— SELECTED TEXT —
::::::::

(complex-queries)=
# More Complex Queries

## Introduction

The queries represented in the following tutorial are as follows:
* [**All the Stops and Arrival Times for an Operator on a Given Day**](stop-arrivals-operator)
* [**Filter with Lists and Unpacking**](#filter-with-lists-and-unpacking)

## Python Libraries to Import

In [1]:
import os
import pandas as pd

os.environ["CALITP_BQ_MAX_BYTES"] = str(50_000_000_000)

import calitp
from calitp.tables import tbls
from siuba import *

pd.set_option("display.max_rows", 10)

SELECTED_DATE = "2021-09-01"
ITP_ID = 208 # Monterey-Salinas Transit

interfere with sqlalchemy_bigquery.
pybigquery should be uninstalled.
  module = __import__(self.module_name, fromlist=['__name__'], level=0)


(stop-arrivals-operator)=
### All the Stops and Arrival Times for an Operator on a Given Day

As a simple example, we will filter to just Monterey-Salinas Transit and grab 1 day's worth of data. We want all the trips, stops, arrival times, and stop geometry (lat/lon).

Tables used:
1. `views.gtfs_schedule_dim_stop_times`: all stop arrival times for all operators, need to subset to particular date
1. `views.gtfs_schedule_fact_daily_trips`: all trips for all operators, need to subset to particular date
1. `views.gtfs_schedule_dim_stops`: lat/lon for all stops, need to subset to interested stops

Here, all the trips for one operator, for a particular day, is joined with all the stops that occur on all the trips. Then, the stops have their lat/lon information attached.

In [2]:
## Get trips for operator for one day and join with stop times for all trips

# Grab the stop times for a given date for just 1 agency
tbl_stop_times = (
    tbls.views.gtfs_schedule_dim_stop_times()
    >> filter(_.calitp_extracted_at <= SELECTED_DATE,
              _.calitp_deleted_at > SELECTED_DATE,
              _.calitp_itp_id == ITP_ID
             )
)

# Grab the trips done on that day, for that agency
daily_stops = (
    tbls.views.gtfs_schedule_fact_daily_trips()
    >> filter(_.calitp_itp_id == ITP_ID,
              _.service_date == SELECTED_DATE,
              _.is_in_service == True)
    # Join the trip to the stop time
    # For a given bus route (left df), attach all the stops (right df)
    >> left_join(_, tbl_stop_times,
              # also added url number to the join keys ----
             ["calitp_itp_id", "calitp_url_number", "trip_id"])
    >> inner_join(_, tbls.views.gtfs_schedule_dim_stops(),
                 ["calitp_itp_id", "stop_id"])
    >> select(_.itp_id == _.calitp_itp_id,
              _.date == _.service_date,
              _.trip_key, _.trip_id, _.stop_id, _.arrival_time,
              _.stop_lat, _.stop_lon, _.stop_name,
             )
    >> collect()
    )

daily_stops.head()

::::::::

— PROVIDED MATERIAL —
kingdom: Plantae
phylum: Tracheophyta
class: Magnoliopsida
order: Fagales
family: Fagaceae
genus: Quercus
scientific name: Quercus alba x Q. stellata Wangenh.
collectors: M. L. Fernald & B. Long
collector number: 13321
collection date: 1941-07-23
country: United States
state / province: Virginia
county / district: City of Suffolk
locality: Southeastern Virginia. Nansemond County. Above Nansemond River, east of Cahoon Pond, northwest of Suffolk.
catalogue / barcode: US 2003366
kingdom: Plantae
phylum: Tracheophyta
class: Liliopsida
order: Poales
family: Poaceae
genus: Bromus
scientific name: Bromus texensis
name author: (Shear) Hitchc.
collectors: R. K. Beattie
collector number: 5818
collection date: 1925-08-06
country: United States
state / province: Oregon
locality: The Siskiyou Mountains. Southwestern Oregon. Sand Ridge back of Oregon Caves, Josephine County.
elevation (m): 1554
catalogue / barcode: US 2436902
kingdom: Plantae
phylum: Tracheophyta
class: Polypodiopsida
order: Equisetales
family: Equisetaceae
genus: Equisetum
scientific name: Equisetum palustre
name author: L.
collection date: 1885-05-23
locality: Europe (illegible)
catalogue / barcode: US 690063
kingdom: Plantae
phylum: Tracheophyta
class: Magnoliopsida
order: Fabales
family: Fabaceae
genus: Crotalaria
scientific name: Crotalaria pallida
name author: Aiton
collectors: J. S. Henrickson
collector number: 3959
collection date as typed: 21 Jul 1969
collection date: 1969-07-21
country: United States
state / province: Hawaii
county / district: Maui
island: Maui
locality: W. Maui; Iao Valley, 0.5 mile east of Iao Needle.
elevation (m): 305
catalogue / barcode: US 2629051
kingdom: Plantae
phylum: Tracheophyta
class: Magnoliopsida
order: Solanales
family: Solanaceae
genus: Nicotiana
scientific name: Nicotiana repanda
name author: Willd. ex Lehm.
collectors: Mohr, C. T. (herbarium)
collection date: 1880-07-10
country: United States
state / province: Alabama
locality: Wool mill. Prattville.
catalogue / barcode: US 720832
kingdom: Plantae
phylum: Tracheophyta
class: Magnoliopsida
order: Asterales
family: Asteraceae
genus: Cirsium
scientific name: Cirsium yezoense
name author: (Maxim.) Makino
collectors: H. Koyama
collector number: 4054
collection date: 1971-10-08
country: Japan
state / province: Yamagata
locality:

::::::::

Continue the tutorial on more complex transit data queries, starting right after its final line, `daily_stops.head()`.

— RIGHT ANSWER —
Unnamed: 0,itp_id,date,trip_key,trip_id,stop_id,arrival_time,stop_lat,stop_lon,stop_name
0,208,2021-09-01,325445739163806226,95030002,1602,10:12:00,36.609972,-121.897399,Foam / Reeside
1,208,2021-09-01,325445739163806226,95030002,1602,10:12:00,36.609972,-121.897399,Foam / Reeside
2,208,2021-09-01,325445739163806226,95030002,1602,10:12:00,36.61002,-121.897404,Foam / Reeside
3,208,2021-09-01,325445739163806226,95030002,1602,10:12:00,36.609972,-121.897399,Foam / Reeside
4,208,2021-09-01,325445739163806226,95030002,1602,10:12:00,36.609972,-121.897399,Foam / Reeside


### Filter with Lists and Unpacking

Queries can use the `isin` and take lists, as well as unpack lists. This nifty trick can keep the code clean.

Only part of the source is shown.